GIVEN PASSAGE Block Start

He usually doesn't have a gameplan except use athleticism to do what I want.


----------



## Rooster (Jul 14, 2013)

Gamboa putting everything out there to pull this around. Might have taken the 6th on the strength of the first 1:30. Still shaky though.

58-55 Gamboa


----------



## Ashikaga (Jun 5, 2013)

Crawford up by 3.


----------



## The Undefeated Gaul (Jun 4, 2013)

I hate watching featherweight Gamboa going up against a huge dude.


----------



## Juiceboxbiotch (May 16, 2013)

Crawford adjusted and figured him out. I am impressed.

10-9 Gamboa
10-9 Gamboa
10-9 Gamboa
10-9 Crawford
10-8 Crawford
10-9 Crawford


----------



## Brauer (Jun 24, 2013)

57-56 Crawford


----------



## Mexi-Box (Jun 4, 2013)

GIVEN PASSAGE Block End
EXERCISE DATA Block Start

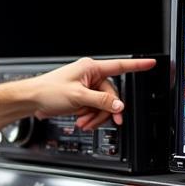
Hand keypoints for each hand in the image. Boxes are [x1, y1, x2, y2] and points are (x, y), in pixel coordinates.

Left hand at [28, 56, 156, 128]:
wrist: (33, 100)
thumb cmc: (49, 91)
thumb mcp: (78, 97)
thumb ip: (101, 101)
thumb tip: (119, 105)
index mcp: (91, 68)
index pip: (120, 66)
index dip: (137, 65)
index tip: (151, 63)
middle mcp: (91, 76)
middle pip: (111, 95)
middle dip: (103, 110)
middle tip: (95, 120)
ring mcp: (87, 87)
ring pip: (103, 105)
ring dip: (95, 116)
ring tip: (83, 122)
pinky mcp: (83, 97)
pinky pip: (95, 108)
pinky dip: (90, 116)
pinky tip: (81, 120)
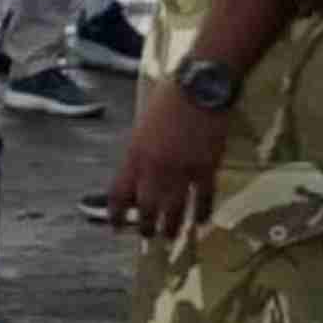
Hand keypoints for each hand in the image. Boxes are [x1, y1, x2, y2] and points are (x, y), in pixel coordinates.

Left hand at [110, 78, 233, 239]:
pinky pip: (203, 199)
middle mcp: (154, 168)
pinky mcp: (206, 169)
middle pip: (147, 208)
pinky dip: (200, 213)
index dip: (116, 214)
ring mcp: (181, 171)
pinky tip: (199, 222)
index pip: (119, 194)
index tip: (115, 226)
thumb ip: (138, 153)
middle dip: (145, 227)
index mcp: (134, 155)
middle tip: (147, 236)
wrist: (199, 86)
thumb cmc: (167, 99)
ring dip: (170, 227)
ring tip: (169, 236)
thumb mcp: (142, 126)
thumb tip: (137, 177)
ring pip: (173, 210)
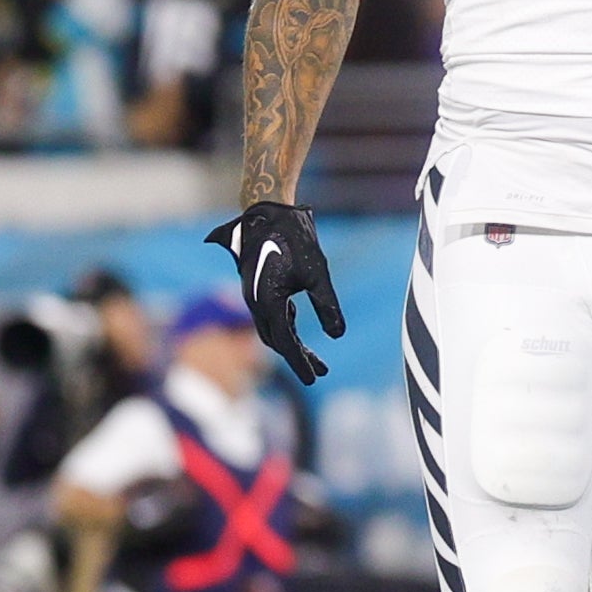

EXERCISE DATA Block End

#### WORK ORDER 1:
In the boxing forum thread, condense the paragraph beginning "Gamboa putting everything out there" into a single shorter sentence that keeps its main facts.
#### WORK ORDER 2:
Decide whether each statement agrees with the boxing forum thread, answering yes or no and quoting the words that settle it: (a) Brauer scored the fight 57-56 for Crawford. (b) Ashikaga wrote that Gamboa was up by 3. (c) Juiceboxbiotch gave Crawford a 10-8 round.
#### WORK ORDER 3:
Pick up the boxing forum thread where it stops and write the post that follows the last header.
Nothing in the rows is needed for this work.

#### RESPONSE BOX 1:
Gamboa is going all out to turn the fight around and may have won the sixth round on the strength of its first 1:30, though he still looks shaky.

#### RESPONSE BOX 2:
(a) Yes: "57-56 Crawford"
(b) No: "Crawford up by 3."
(c) Yes: "10-8 Crawford"

#### RESPONSE BOX 3:
10-9: Gamboa
10-9: Gamboa
10-9: Gamboa
10-9: Gamboa
8-10: Crawford
10-9: Gamboa

They meet at the middle. Gamboa throwing his lazy jab. Crawford lands a solid jab. Still in the middle. Crawford hits a jab up top. Gamboa thrwoing to the body. Crawford moving laterally. Crawford thrwoing the jab. Gambao thrwoing the jab to the body. Gamboa throwing a solid right. Gamboa lunging with his jabs. Crawfod pushing Gamboa back to the ropes with his jab. Crawford moving back from the ropes. Gamboa with a two- pucnch combo up to. Crawford landing a combo of his own. Gamboa is looking a bit more slower. Gamboa ducking a Crawford straight. Crawford landing a right makes Gamboa do a bit of a dance. Gamboa slipping in the ring. Gamboa runs into a Crawford punch. 

9-10: Crawford

Not an effective round for Gamboa.


----------



## Brauer (Jun 24, 2013)

67-65 Crawford


----------



## Sweethome_Bama (Jul 29, 2012)

68 - 64 crawford
Fight of the year


----------



## ~Cellzki~ (Jun 3, 2013)

Sweet T has adapted!!!


----------



## Ashikaga (Jun 5, 2013)

Crawford running away with it.


----------



## Brnxhands (Jun 11, 2013)

Crawford is one if the most relaxed fighters in the game today


----------



## SouthPaw (May 24, 2013)

Crawford is in control, but he's just waiting and throwing one punch. C'mon man.


----------



## Sister Sledge (Oct 22, 2012)

Crawford has made the adjustments and is just outboxing Gamboa, and hurting him

68-64 Crawford.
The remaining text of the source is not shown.